How this skill works

The skill inspects every phase of problem preparation: idea originality, formal statement completeness, constraint and sample coverage, and test data quality. It provides templates and examples for testlib-based generators and basic checkers, plus guidance on time/memory limits and subtask design.
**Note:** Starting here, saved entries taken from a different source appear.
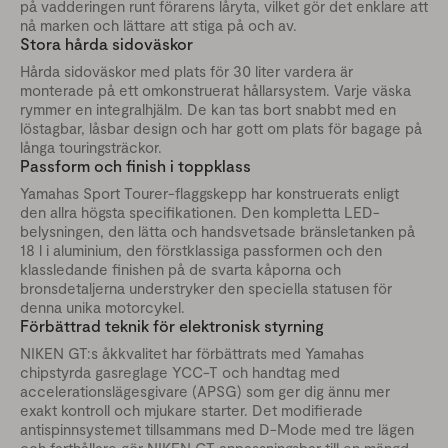
på vadderingen runt förarens låryta, vilket gör det enklare att
nå marken och lättare att stiga på och av.
Stora hårda sidoväskor
Hårda sidoväskor med plats för 30 liter vardera är
monterade på ett omkonstruerat hållarsystem. Varje väska
rymmer en integralhjälm. De kan tas bort snabbt med en
löstagbar, låsbar design och har gott om plats för bagage på
långa touringsträckor.
Passform och finish i toppklass
Yamahas Sport Tourer-flaggskepp har konstruerats enligt
den allra högsta specifikationen. Den kompletta LED-
belysningen, den lätta och handsvetsade bränsletanken på
18 l i aluminium, den förstklassiga passformen och den
klassledande finishen på de svarta kåporna och
bronsdetaljerna understryker den speciella statusen för
denna unika motorcykel.
Förbättrad teknik för elektronisk styrning
NIKEN GT:s åkkvalitet har förbättrats med Yamahas
chipstyrda gasreglage YCC-T och handtag med
accelerationslägesgivare (APSG) som ger dig ännu mer
exakt kontroll och mjukare starter. Det modifierade
antispinnsystemet tillsammans med D-Mode med tre lägen
och farthållare gör NIKEN GT anpassningsbar till en mängd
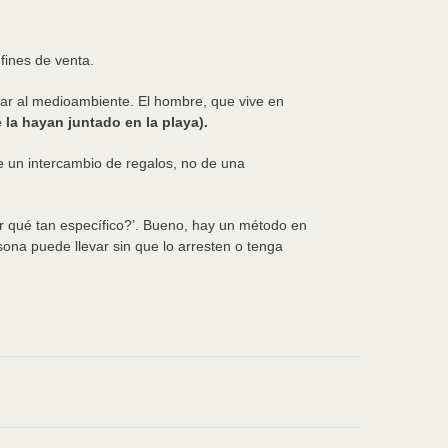
fines de venta.
dar al medioambiente. El hombre, que vive en
 la hayan juntado en la playa).
de un intercambio de regalos, no de una
r qué tan específico?’. Bueno, hay un método en
ona puede llevar sin que lo arresten o tenga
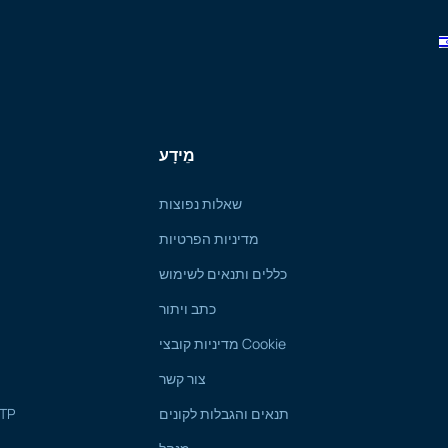
מֵידָע
שאלות נפוצות
מדיניות הפרטיות
כללים ותנאים לשימוש
כתב ויתור
מדיניות קובצי Cookie
צור קשר
תנאים והגבלות לקונים
מדריך לקונים ועו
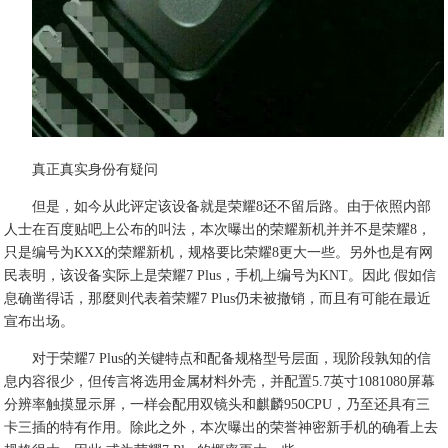
真正真实身份有疑问
但是，如今从此评定该设备就是荣耀8还不留后路。由于依照内部
人士在百度贴吧上公布的叫法，本次曝出的荣耀新机并并不是荣耀8，
只是编号为KXX的荣耀新机，规格要比荣耀8更大一些。另外也是有网
民表明，该设备实际上是荣耀7 Plus，手机上编号为KNT。因此 假如信
息确凿得话，那麼则代表着荣耀7 Plus仍未被撤销，而且有可能在最近
宣布出场。
对于荣耀7 Plus的关键特点和配备规格型号层面，现阶段孰知的信
息内容很少，但传言将选用金属材料外壳，并配置5.7英寸1081080屏幕
分辨率触摸显示屏，一样会配用双镜头和麒麟950CPU，乃至还具有三
卡三插的特有作用。除此之外，本次曝出的荣誉神密新手机的确看上去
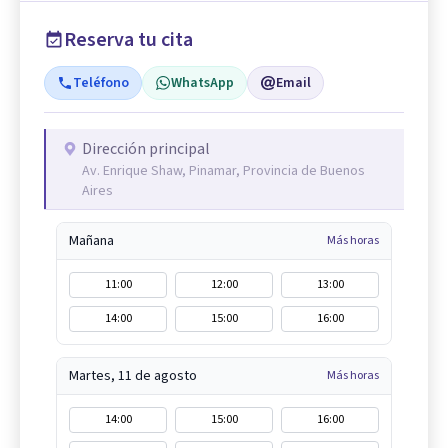
Reserva tu cita
Teléfono
WhatsApp
Email
Dirección principal
Av. Enrique Shaw, Pinamar, Provincia de Buenos
Aires
Mañana
Más horas
11:00
12:00
13:00
14:00
15:00
16:00
Martes, 11 de agosto
Más horas
14:00
15:00
16:00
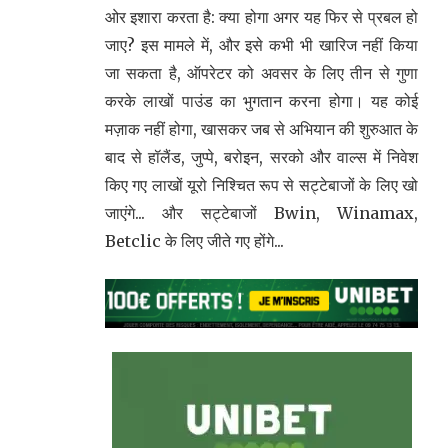
ओर इशारा करता है: क्या होगा अगर यह फिर से प्रबल हो
जाए? इस मामले में, और इसे कभी भी खारिज नहीं किया
जा सकता है, ऑपरेटर को अवसर के लिए तीन से गुणा
करके लाखों पाउंड का भुगतान करना होगा। यह कोई
मज़ाक नहीं होगा, खासकर जब से अभियान की शुरुआत के
बाद से हॉलैंड, जुप्पे, बरोइन, सरको और वाल्स में निवेश
किए गए लाखों यूरो निश्चित रूप से सट्टेबाजों के लिए खो
जाएंगे... और सट्टेबाजों Bwin, Winamax,
Betclic के लिए जीते गए होंगे...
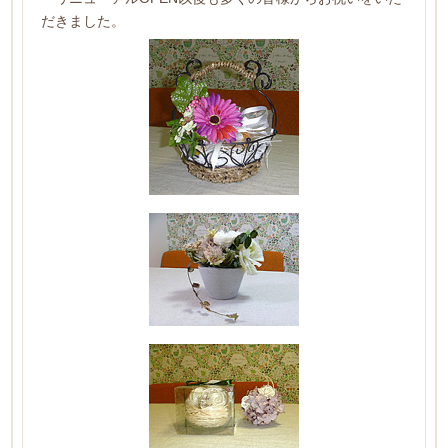
だきました。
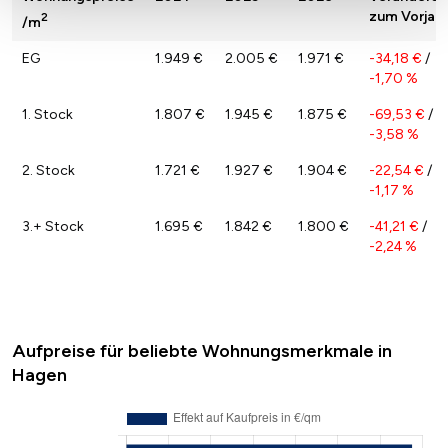
zum Vorjahr
2
/m
EG
1.949 €
2.005 €
1.971 €
-34,18 €
/
-1,70 %
1. Stock
1.807 €
1.945 €
1.875 €
-69,53 €
/
-3,58 %
2. Stock
1.721 €
1.927 €
1.904 €
-22,54 €
/
-1,17 %
3.+ Stock
1.695 €
1.842 €
1.800 €
-41,21 €
/
-2,24 %
Aufpreise für beliebte Wohnungsmerkmale in
Hagen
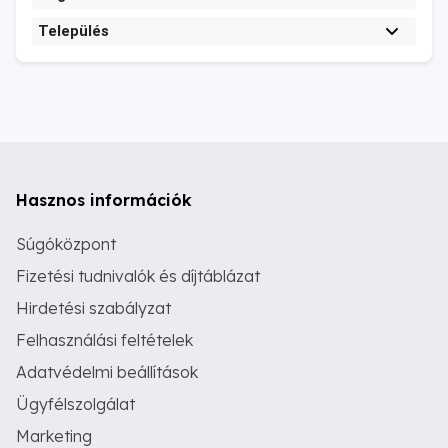
Település
Hasznos információk
Súgóközpont
Fizetési tudnivalók és díjtáblázat
Hirdetési szabályzat
Felhasználási feltételek
Adatvédelmi beállítások
Ügyfélszolgálat
Marketing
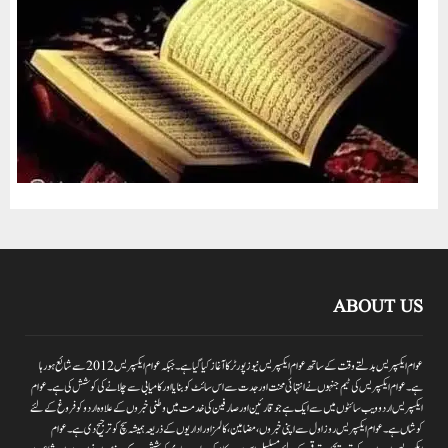
ABOUT US
عوام ایکسپریس بدلتے وقت کے ساتھ عوام ایکسپریس نیوز پورٹر کا آغاز کیا گیا ہے۔جبکہ عوام ایکسپریس 2012سے شائع ہورہا
ہے۔ عوام ایکسپریس کی ٹیم جنہوں نے انتہائی محنت اور جدت سے اس سائٹ کو بنایا اور کامیابی سے چلانے کی کوشش کی ہے۔عوام
ایکسپریس اردو ویب سائٹوں میں سے ایک ہے جو قارئین اور صارفین کی خدمت میں وطنی خبروں کے علاوہ اردو کو فروغ کے لئے
کوشاں ہے۔عوام ایکسپریس روز اول سے اپنی خبروں ،مضامین ،کالمز اور اداریوں کے ذریعہ ہمیشہ سچ کو ترجیح دی ہے۔عوام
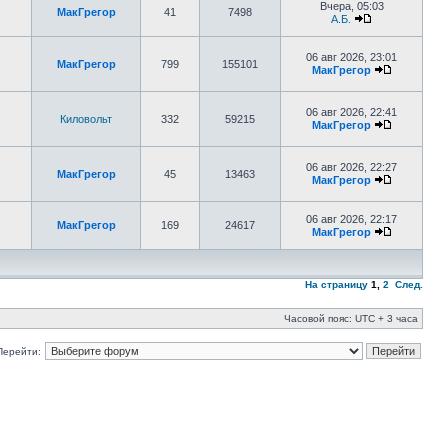
Вчера, 05:03
МакГрегор
41
7498
А.Б.
06 авг 2026, 23:01
МакГрегор
799
155101
МакГрегор
06 авг 2026, 22:41
Киловольт
332
59215
МакГрегор
06 авг 2026, 22:27
МакГрегор
45
13463
МакГрегор
06 авг 2026, 22:17
МакГрегор
169
24617
МакГрегор
На страницу
1
,
2
След.
Часовой пояс: UTC + 3 часа
Перейти:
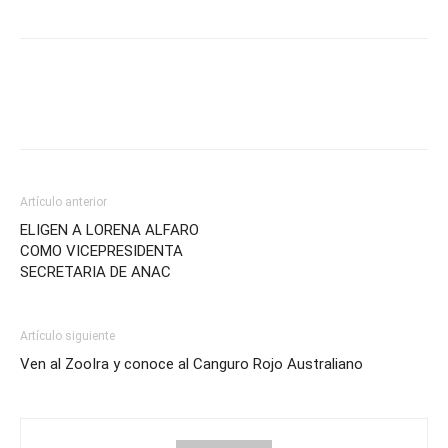
Artículo anterior
ELIGEN A LORENA ALFARO
COMO VICEPRESIDENTA
SECRETARIA DE ANAC
Artículo siguiente
Ven al ZooIra y conoce al Canguro Rojo Australiano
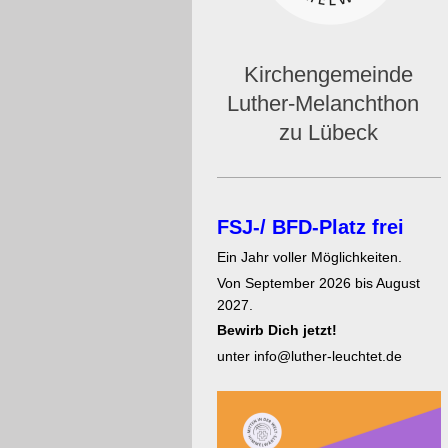
Kirchengemeinde
Luther-Melanchthon
zu Lübeck
FSJ-/ BFD-Platz frei
Ein Jahr voller Möglichkeiten.
Von September 2026 bis August
2027.
Bewirb Dich jetzt!
unter info@luther-leuchtet.de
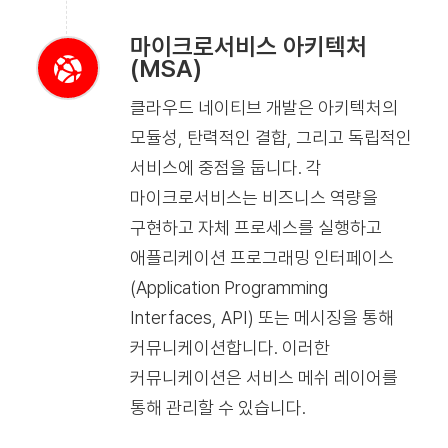
마이크로서비스 아키텍처
(MSA)
클라우드 네이티브 개발은 아키텍처의
모듈성, 탄력적인 결합, 그리고 독립적인
서비스에 중점을 둡니다. 각
마이크로서비스는 비즈니스 역량을
구현하고 자체 프로세스를 실행하고
애플리케이션 프로그래밍 인터페이스
(Application Programming
Interfaces, API) 또는 메시징을 통해
커뮤니케이션합니다. 이러한
커뮤니케이션은 서비스 메쉬 레이어를
통해 관리할 수 있습니다.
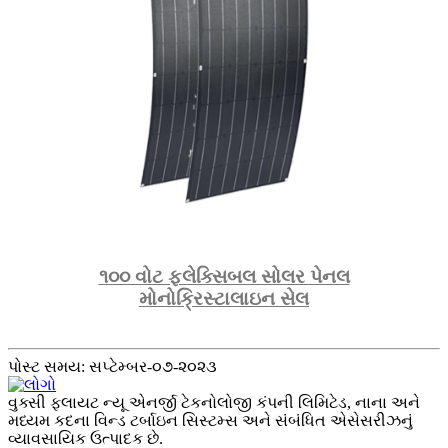
૧૦૦ વોટ ફ્લેક્સિબલ સોલર પેનલ
મોનોક્રિસ્ટાલાઇન સેલ
પોસ્ટ સમય: સપ્ટેમ્બર-૦૭-૨૦૨૩
વુક્સી ફ્લાયટ ન્યૂ એનર્જી ટેકનોલોજી કંપની લિમિટેડ, નાના અને
મધ્યમ કદના વિન્ડ ટર્બાઇન સિસ્ટમ્સ અને સંબંધિત એસેસરીઝનું
વ્યાવસાયિક ઉત્પાદક છે.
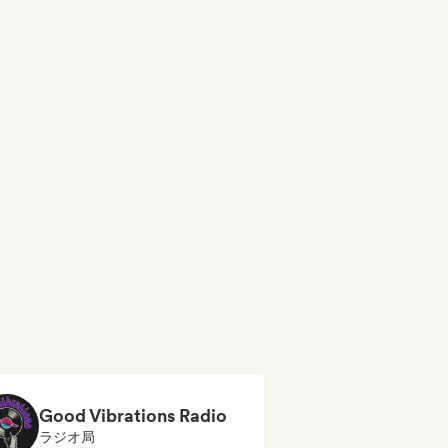
Good Vibrations Radio
ラジオ局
It also highlights platform-specific workflows and common anti-patterns to stop and fix.

When to use it

Designing new contest problems or problem sets
Writing formal problem statements and LaTeX templates
Generating and validating test data with testlib
Implementing checkers, special judges, and validators
Setting time/memory limits and subtask constraints

Best practices

Ensure original, non-trivial problem ideas and avoid duplicates
Write unambiguous statements: define every term and specify all ranges
Provide strong samples including edge cases and common wrong interpretations
Combine random and handcrafted tests; include extremes and boundaries
Use testlib for reproducible generators and build simple, robust checkers for correctness
Set time limits based on reference solutions (test std × 2) and design clear subtask structure

Example use cases

Create a rated Codeforces contest problem from concept to deployable files
Write LaTeX statements and sample I/O for an ICPC regional problem set
Implement testlib generators producing mixed random and handcrafted data sets
Develop a basic special judge or checker for non-unique-output problems
Design subtasks and choose time/memory limits for multi-tier contests

FAQ

How do I choose time limits reliably?

Benchmark a correct reference implementation on the judge machine or a comparable environment, then set the limit to roughly twice the observed run time to allow language and I/O variance.

What makes a sample set strong?

Include normal cases, boundary values, and examples that expose common misinterpretations. Add at least one sample that would fail naive or greedy approaches.